Does York City Really Need Another Church?

Does York City Really Need Another Church?

1151180_58992004Surely someone is asking the question. A friend of mine recently enthusiastically told his pastor about the start of City Church only to get a rolling of the eyes in return. “Oh great,” he said sarcastically, “just what we need, another church.” I’m not particularly surprised by this response. There have always been objections to starting new churches, especially in the last century. Those objections have come from within established churches and from pockets of American culture. Pastor Tim Keller has done a fine job of articulating the full logic of why we need to plant more churches. Click here to view his PDF entitled “Why Plant Churches.” Among the most commonly cited objections, Keller points out three common responses.

A. “We already have plenty of churches that have lots and lots of room for all the new people who have come to the area. Let’s get them filled before we go off building any new ones.”

B. “Every church in this community used to be more full than it is now. The churchgoing public is a ‘shrinking pie’.  A new church here will just take people from churches already hurting and weaken everyone.”

C. “Help the churches that are struggling first. A new church doesn’t help the ones we have that are just keeping their noses above water. We need better churches, not more churches.”

Keller’s article does a great job of defending the logic of church planting in general, so I do not intend to cover the same ground that he does. Instead, I want to look at the logic of church planting in York City specifically. To do that, I want to respond to each of the three objections mentioned above with regard to York City.


It is true that York City has plenty of churches with shrinking congregations and I recognize that many of these these congregations want to reach new people. The reality is that there are many factors that make it difficult for established congregations to do so. First, all organizations, including churches and businesses, have a tendency to turn inward after a long time in operation. I am not arguing that this is actually the case with City churches, but it is a normal and expected trend. My own experience in evangelical churches, which hold a high value on reaching new people with the Gospel, proved that even evangelicals can be resistant to reaching new people. As we focused on reaching new people, I commonly heard complaints about how the church failed to focus on its own people.

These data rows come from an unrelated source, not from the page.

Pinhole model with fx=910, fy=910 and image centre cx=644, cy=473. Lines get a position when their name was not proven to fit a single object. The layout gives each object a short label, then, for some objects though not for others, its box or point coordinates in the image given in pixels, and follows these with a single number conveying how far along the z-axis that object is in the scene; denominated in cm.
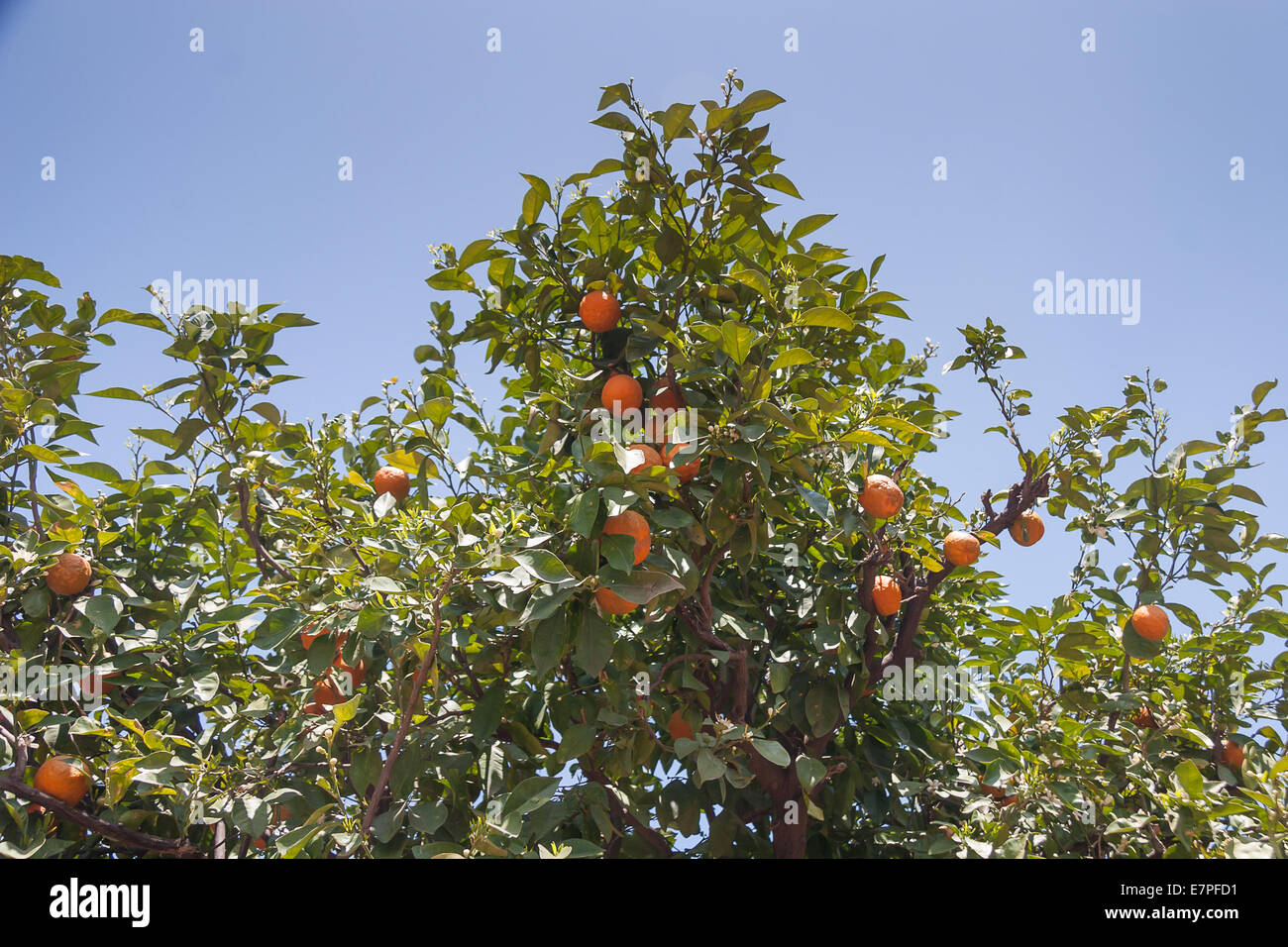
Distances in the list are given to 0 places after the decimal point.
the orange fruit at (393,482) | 302
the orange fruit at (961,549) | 266
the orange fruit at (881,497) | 252
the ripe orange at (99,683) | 254
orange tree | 220
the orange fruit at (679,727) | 272
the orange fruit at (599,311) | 273
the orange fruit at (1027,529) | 307
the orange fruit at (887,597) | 265
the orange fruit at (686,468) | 226
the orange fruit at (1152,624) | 264
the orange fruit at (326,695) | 267
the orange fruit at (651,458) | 216
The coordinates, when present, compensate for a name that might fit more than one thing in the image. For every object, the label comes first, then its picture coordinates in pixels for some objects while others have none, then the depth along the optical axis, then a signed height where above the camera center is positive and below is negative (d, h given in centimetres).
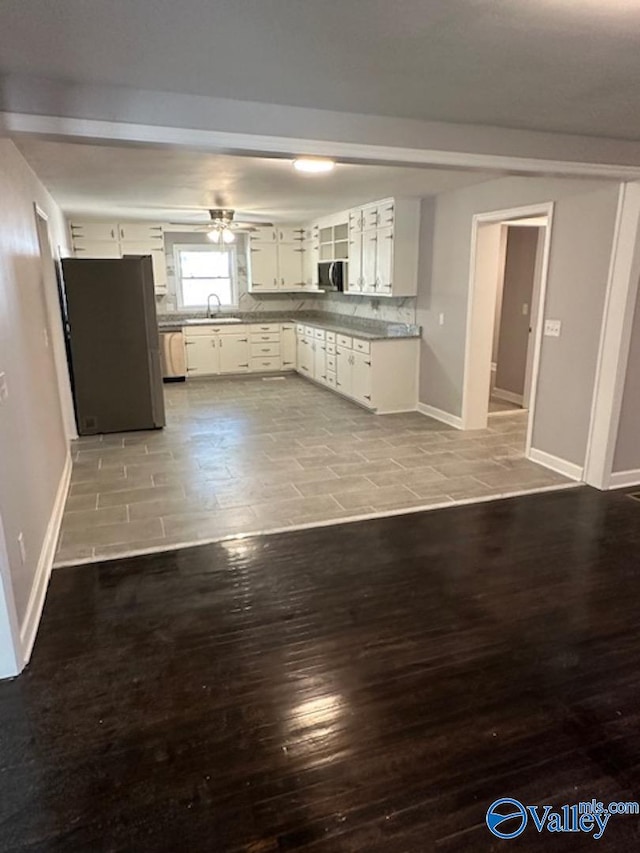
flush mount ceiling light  374 +84
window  884 +18
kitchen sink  841 -53
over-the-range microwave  729 +14
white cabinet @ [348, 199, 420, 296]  598 +45
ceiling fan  645 +80
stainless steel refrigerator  524 -54
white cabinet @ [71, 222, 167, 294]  789 +66
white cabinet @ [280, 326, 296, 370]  883 -97
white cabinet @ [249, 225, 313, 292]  871 +42
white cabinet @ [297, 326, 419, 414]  625 -99
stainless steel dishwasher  817 -103
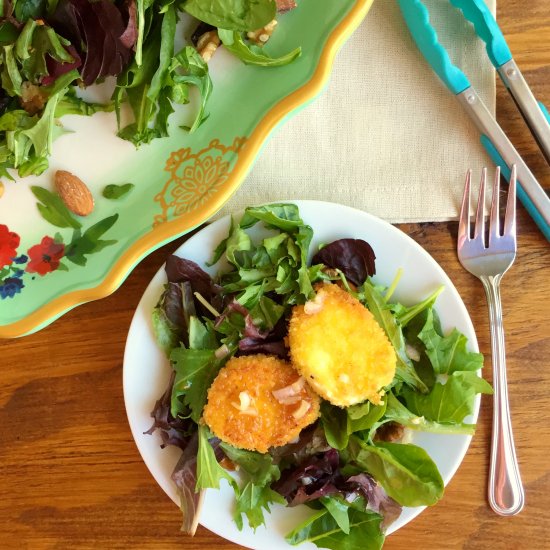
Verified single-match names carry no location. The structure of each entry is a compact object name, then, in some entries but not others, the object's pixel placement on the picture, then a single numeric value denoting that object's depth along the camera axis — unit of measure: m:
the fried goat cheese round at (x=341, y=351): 0.34
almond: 0.36
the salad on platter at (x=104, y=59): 0.32
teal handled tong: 0.36
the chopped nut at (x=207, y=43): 0.34
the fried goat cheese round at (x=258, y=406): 0.35
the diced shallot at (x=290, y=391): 0.35
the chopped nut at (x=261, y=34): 0.35
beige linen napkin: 0.38
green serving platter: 0.34
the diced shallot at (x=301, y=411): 0.35
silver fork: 0.37
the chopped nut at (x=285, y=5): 0.34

Secondly, the latest statistics show that more and more people define themselves as practicing no religion. The latest American Religious Identification Survey found that 15% of respondents described themselves as having no religion, up from 8.2% in 1990. In addition, U.S. adults who described themselves as Christian fell from 86% in 1990 to 76% in 2008. A simple question is in order here: If existing churches are struggling to reach and serve City people, does it not make sense to try something different?

Third, new churches typically do a much better job of incorporating new generations, residents, and people groups. Churches naturally build a sense of community together over time. At times, the community is healthy, at other times it can border on being cliquish. The fact that established churches focus on their own constituents is not necessarily a bad thing, in fact in many ways it is necessary. As City Church grows we will be faced with the same difficulty: serving our existing people and attempting to reach new ones. That is part of the reason why we intend to become a church planting church. We recognize that every congregation has a natural inertia to focus inward after several years in operation. By the way, churches that plant new churches typically emerge as healthier congregations both in terms of new people who come and in terms of financial giving. This is because as churches send off people from their congregation into church plants, “space” is created for new people to step in and serve. In church plants, there is plenty of space for people to serve, invent, and try their hand at different ministry areas, because there is lots of need and opportunity to participate.


New churches do not necessarily take other Christians from other congregations. In fact, City Church has no interest in being a party in “sheep swapping or stealing.” Church planting is the best means of reaching people who are un-churched or de-churched. That said, there have been church plants that have started that did set out to lure people from other congregations. That is not, nor will it become the intent of City Church. We recognize that we are only one of many solid Christian churches in York City. We do not believe that we are “God’s gift” to York City. Our goal is to serve the underserved, to reach the unreached, to provide a safe place for the skeptical, doubting, searching, and confused to come and explore the enormous personality of Jesus Christ. To that end, we are being funded heavily by Providence Presbyterian Church of York and through fundraising that I am in the process of doing now. One temptation for many church planters is to lure Christians from other congregations who give generously. It is our goal to avoid this by being well funded up front, which we believe will remove the potential derailing of our vision to focus on the groups mentioned above.


We agree that there is a need for better churches. New churches are able to take risks that older churches often cannot safely do. As we exist in partnership with other churches, it is our goal that we will be able to share our positive experiments in ministry with existing churches and help them avoid the mistakes we will make. In this way, we hope to invigorate struggling churches.


There are many congregations in the City where the majority of the people do not live in the City. There is nothing inherently wrong with this. Many people have gone to their particular church for years and want to continue to do so. Many of those families used to live in the City and therefore went to a church in their neighborhood. But as the years progressed, those families moved outside of the City. Many of the churches where this trend has been the norm do sincerely desire to serve the City but this becomes increasingly difficult since the members are removed from City neighborhoods. The incarnation of Jesus shows us many things, but one specifically is that if you hope to make people’s problems your own you need to go and live among them. The incarnation is how God dealt with human sin and the need for reconciliation between God and man. I believe the model is the same for the Church. We do a much better job of reaching neighborhoods when we live in them and become neighbors. We learn more about their struggles and need and are constantly pressed to love and to serve. Living in the City gives us an opportunity to love our neighbors as ourselves as Jesus commanded. One of the “requirements” of people who join on to the City Church team is that they meet one of three criteria. I ask that they live in the City, work in the City, or have shown a demonstrated love and concern for the City. This is the way City Church hopes to keep its focus on the needs of the City.

The last statistic I read on religious identity in York County showed that 50% of the county was un-churched. Now is not the time to protect our own little kingdoms or build new ones. Now is the time for existing churches and new ones, like City Church, to partner together to advance the kingdom and reign of Jesus, the One who came to our neighborhood to bring us together by laying down His life for us and for many who have yet to join the fold.